*Activities*:
1/ In the excerpt on macrophage mineralocorticoid receptors and gene expression, what do the data in Figure 2 represent?
2/ Continue the excerpt on macrophage mineralocorticoid receptors and gene expression from the point where it stops.

Excerpt provided section start

Figure 2. mRNA levels for MCP-1 and PAI-1 at 8 days, relative to 18S rRNA. Treatments are as for Figure 1. A, MCP-1, DOC treatment for 8 days significantly increased MCP-1 mRNA levels in WT (WT DOC) and macrophage MR-null mice (KO DOC) vs untreated mice (*P<0.05 vs WT CON and KO CON); B, PAI-1; DOC treatment for 8 days significantly increased PAI-1 mRNA in WT (WT DOC) but not in KO DOC. Data represent the average of 2 separate reverse-transcription and PCR experiments. *P<0.05.

To investigate the role of macrophage MRs in the early pathological events of the mineralocorticoid/salt model, expression of known proinflammatory/fibrogenic genes was determined (Figure S3A through S3G). For PAI-1 (Figure 2B) and NOX2 (Figure S3G), gene expression DOC/salt treatment in WT, but not MR null, mice significantly increased mRNA levels. Values for mRNA expression of osteopontin, transforming growth factor (TGF)-β1, eNOS, connective tissue growth factor, collagen 1, and NOX2 in untreated MRflox/flox/LysMCre/− mice were significantly reduced compared with values for untreated WT mice at baseline (P<0.05; Figure S3A through S3D and S3H). In contrast, DOC treatment for 8 days did not significantly alter the expression of these genes over baseline for either genotype. No significant change in mRNA levels at 8 days of DOC/salt treatment was seen for glucose-6-phosphate dehydrogenase, p22phox (Figure S3E and S3F), fibronectin, and procollagen III (data not shown).

Excerpt provided section end
Record extracts section start

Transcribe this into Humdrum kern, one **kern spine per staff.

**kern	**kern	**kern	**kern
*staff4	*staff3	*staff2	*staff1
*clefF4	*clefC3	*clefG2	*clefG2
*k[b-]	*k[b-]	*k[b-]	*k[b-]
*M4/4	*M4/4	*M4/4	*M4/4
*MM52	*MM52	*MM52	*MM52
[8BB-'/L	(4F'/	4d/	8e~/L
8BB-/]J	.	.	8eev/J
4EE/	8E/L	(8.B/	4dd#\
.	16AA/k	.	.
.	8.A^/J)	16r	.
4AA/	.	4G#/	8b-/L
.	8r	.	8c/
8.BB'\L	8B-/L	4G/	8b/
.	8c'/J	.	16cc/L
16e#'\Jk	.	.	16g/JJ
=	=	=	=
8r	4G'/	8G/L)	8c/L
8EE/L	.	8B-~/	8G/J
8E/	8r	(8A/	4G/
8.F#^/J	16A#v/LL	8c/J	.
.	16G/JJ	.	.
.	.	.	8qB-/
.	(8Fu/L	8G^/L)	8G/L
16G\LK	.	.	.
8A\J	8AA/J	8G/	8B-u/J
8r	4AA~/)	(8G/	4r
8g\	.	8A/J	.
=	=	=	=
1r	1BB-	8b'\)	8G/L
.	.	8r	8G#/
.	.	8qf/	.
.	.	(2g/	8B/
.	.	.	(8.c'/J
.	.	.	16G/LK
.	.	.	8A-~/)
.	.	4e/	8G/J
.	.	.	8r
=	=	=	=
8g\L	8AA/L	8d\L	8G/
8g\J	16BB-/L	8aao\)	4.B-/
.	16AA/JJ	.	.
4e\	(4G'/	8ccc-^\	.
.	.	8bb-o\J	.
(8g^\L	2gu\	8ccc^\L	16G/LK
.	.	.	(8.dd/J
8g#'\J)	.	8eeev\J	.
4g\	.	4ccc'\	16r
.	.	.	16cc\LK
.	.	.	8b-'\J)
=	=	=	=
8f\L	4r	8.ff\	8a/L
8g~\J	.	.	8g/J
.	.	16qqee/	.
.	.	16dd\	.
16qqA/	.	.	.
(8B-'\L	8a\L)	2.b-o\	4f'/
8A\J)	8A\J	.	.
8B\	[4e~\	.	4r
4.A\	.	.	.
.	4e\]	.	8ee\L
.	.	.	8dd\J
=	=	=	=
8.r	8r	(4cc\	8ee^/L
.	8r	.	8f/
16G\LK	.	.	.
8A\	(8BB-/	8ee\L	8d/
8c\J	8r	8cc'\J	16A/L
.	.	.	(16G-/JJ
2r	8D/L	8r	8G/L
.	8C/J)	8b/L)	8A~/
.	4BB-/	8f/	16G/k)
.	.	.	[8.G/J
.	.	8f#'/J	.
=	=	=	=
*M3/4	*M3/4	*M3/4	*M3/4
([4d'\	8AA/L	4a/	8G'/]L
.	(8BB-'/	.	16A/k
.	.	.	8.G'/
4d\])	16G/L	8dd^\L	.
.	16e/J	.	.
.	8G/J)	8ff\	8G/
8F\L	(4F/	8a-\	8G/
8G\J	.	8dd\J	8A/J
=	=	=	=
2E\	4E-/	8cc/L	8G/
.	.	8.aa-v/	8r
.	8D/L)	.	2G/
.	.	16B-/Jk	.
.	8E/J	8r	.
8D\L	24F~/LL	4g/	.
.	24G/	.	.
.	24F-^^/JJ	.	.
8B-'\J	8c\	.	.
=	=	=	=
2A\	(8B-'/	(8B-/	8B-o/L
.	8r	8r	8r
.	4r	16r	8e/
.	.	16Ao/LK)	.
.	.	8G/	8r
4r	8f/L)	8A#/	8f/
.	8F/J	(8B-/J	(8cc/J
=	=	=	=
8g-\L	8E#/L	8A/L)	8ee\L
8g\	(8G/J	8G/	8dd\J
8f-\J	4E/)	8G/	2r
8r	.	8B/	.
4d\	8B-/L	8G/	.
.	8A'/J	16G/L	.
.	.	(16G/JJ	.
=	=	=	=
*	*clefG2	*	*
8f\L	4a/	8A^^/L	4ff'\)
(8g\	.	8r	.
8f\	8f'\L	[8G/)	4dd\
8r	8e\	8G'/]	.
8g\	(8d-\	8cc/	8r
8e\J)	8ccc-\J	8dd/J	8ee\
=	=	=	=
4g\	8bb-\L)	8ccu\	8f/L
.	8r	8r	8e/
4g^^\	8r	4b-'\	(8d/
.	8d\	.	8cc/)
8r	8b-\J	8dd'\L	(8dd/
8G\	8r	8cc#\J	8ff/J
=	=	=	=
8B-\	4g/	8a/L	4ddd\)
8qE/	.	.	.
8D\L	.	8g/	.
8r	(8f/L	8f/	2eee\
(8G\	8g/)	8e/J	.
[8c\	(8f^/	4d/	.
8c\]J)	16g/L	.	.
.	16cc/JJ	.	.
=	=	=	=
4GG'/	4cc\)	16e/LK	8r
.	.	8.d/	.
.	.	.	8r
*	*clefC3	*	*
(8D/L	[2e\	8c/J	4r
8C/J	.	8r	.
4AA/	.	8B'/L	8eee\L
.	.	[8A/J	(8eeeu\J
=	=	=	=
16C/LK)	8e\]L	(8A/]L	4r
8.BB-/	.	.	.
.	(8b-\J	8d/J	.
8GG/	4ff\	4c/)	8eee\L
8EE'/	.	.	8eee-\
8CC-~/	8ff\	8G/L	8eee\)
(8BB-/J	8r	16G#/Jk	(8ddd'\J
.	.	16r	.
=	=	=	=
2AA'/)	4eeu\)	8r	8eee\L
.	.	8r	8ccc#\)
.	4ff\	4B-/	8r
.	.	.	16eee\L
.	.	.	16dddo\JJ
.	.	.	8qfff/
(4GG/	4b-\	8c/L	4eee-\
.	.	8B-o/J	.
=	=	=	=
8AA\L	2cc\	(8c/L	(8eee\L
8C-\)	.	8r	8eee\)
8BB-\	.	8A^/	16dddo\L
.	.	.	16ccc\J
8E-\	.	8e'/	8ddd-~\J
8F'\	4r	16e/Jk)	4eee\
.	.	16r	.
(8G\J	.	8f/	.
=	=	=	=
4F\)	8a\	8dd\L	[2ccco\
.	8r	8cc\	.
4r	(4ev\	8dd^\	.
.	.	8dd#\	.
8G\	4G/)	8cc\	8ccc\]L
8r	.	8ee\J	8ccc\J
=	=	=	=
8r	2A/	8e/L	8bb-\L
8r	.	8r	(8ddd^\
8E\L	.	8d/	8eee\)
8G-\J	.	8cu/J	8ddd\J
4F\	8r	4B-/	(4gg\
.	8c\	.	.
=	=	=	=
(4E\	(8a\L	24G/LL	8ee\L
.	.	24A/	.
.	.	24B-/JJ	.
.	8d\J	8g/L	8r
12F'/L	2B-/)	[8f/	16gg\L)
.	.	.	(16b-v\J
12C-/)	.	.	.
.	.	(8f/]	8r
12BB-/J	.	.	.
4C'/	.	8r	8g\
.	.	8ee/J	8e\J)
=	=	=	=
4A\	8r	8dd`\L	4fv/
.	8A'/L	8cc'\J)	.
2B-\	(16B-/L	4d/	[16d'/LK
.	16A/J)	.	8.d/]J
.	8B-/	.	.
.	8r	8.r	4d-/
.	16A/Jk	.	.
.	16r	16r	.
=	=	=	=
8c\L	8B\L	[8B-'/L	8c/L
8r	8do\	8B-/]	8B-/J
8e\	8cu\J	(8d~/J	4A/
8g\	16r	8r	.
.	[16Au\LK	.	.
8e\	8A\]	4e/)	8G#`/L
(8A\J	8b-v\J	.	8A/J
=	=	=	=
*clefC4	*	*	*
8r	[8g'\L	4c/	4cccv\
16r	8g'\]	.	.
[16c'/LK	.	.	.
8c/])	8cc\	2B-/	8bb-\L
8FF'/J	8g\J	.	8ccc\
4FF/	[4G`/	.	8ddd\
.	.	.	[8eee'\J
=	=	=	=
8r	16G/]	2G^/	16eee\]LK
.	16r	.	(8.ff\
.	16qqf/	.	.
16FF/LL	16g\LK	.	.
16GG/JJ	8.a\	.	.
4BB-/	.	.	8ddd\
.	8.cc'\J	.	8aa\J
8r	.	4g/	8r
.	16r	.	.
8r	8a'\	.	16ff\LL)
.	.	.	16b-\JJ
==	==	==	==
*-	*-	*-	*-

Record extracts section end

*Answer section*:
1/ They represent the average of 2 separate reverse-transcription and PCR experiments.

2/
Role of Macrophage MRs in a Model of Chronic DOC-Mediated Cardiac Pathology: 8-Week Study

Macrophage Infiltration

As expected, DOC treatment for 8 weeks significantly increased the number of infiltrating CD68-positive monocytes/macrophages in WT mice, and this was not altered by deletion of MRs from macrophages (Figure 3A and Figure S2).

Figure 3. Macrophage recruitment and collagen deposition at 8 weeks. Treatments are as for Figure 1. Values are mean±SEM; n=8. A, Average number of FA/11-positive macrophages in heart tissue at 8 weeks. DOC treatment for 8 weeks increased the number of infiltrating FA/11-positive macrophages in WT (WT DOC) and macrophage MR-null mice (KO DOC) vs untreated mice. B, Cardiac collagen. DOC treatment for 8 weeks significantly increased cardiac collagen content in WT mice (WT DOC) but not macrophage MR-null mice (KO DOC). *P<0.05 vs WT CON and KO CON.

Cardiac Fibrosis

In agreement with previous studies, 8 weeks of DOC treatment in WT mice significantly increased interstitial and perivascular collagen. In contrast, MR deletion from monocytes/macrophages protected against the DOC-induced increase in cardiac fibrosis (Figures 3B and S2).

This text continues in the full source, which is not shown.